The Arbour Lake Sghool
The Arbour Lake Sghool began in a house at 160 Arbour Ridge Circle in the Arbour Lake suburb of Calgary, Canada. A group of friends, some of whom had attended art school together, decided they wanted to keep hanging out and working as a group.
Their practices and many of their projects have been creatively conceived within the space of this house. And lot of their site-specific, DIY work has dealt with radically transforming their built environments—from moving entire built structures to tearing down walls to expose the graffiti inside buildings to conducting experimental teaching in a defunct school building.
We met some some of the Sghool's members at the Kunstvlaai Festival in Amsterdam, loved what they were doing and wanted to learn more. A conversation over google docs ensued.
The Sghool's Origins
Scott: At first we just spent time enjoying living together, but I think there was always a sense that we were going to turn the house and our life there into some kind of collective art project. In a sense we were beginning a lifestyle, choosing to live a very specific way that none of us had really tried before. The house slowly changed from being a space that we lived in, to a space that we could adapt and mobilize. The property became a medium. The house is now for sale and we’ve all moved on to other places. Most of us lived there for about six years, and it’s not that we got tired of it, but we all have our own individual practices and interests which pulled us in different directions. It’s kind of a cool situation, because now we get to explore what the Sghool can mean outside of the neighborhood of Arbour Lake. The house is gone, but the atmosphere is something we’ve retained.
John: What kind of things would we do in the house? Anything and everything. The location was large — a 2,000 square foot house with a front and back yard the size of a small apartment building. The entire house or parts of it could be configured as sound or art studios, a recital hall, a movie theater or an installation space. The yard was a stage, a canvas, an agricultural plot and a proving grounds for experiments and stunts. We were constantly building small gadgets and physical half-jokes, making music, sketching, making and wearing costumes, and trying out ideas. One room was completely transformed into a cave for a film shoot, another became a cult spaceship interior. In the garage Andrew built a hovercraft and other nonsense. Justin once dumped 3 cubic meters of sand in the front yard, painted the sidewalk blue and had a beach party.

──────────

• WORK ITEM A:
According to the Arbour Lake Sghool text, why did the members leave the house after about six years?
• WORK ITEM B:
In the Arbour Lake Sghool text, what was the square footage of the house?

Extracted data entries
──────────

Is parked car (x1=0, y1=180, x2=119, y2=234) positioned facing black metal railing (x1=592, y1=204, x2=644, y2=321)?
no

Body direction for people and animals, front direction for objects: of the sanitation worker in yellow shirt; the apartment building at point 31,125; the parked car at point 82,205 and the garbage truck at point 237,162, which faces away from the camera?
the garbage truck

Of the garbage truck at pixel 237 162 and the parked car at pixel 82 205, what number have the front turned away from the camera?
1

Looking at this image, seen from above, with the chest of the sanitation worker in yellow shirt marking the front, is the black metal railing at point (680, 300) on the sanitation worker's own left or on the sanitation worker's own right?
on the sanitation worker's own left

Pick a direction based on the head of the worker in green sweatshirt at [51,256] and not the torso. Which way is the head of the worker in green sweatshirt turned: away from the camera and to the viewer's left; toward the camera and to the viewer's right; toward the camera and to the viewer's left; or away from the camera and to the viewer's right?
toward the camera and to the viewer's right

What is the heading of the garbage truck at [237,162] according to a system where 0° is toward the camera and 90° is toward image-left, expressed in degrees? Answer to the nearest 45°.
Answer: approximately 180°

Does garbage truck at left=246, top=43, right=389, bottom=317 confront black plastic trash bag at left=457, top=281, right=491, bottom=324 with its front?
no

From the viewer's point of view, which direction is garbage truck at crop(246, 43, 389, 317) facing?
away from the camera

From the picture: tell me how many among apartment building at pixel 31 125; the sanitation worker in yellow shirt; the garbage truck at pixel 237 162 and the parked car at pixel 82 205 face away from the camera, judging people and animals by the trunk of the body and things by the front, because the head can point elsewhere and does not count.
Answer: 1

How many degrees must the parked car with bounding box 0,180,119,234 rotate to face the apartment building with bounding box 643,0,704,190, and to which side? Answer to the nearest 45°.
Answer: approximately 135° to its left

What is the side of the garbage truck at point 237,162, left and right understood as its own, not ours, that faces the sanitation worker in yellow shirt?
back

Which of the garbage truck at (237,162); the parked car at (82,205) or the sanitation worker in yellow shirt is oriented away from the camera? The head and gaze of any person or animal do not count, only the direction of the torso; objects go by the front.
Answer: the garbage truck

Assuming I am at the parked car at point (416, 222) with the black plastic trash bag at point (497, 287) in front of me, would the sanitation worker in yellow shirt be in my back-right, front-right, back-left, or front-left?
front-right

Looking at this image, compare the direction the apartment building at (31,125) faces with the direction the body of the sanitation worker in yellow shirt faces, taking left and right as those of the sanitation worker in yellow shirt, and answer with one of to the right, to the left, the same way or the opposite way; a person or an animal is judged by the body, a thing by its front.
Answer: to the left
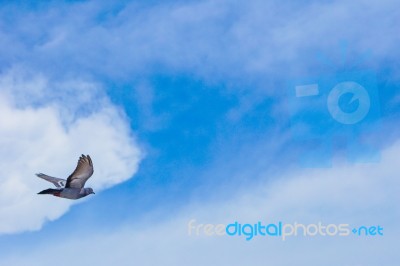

──────────

• ANSWER BOX A:
They did not grow tired of living there. Each member had individual practices and interests that pulled them in different directions.

• ANSWER BOX B:
The house was 2,000 square feet.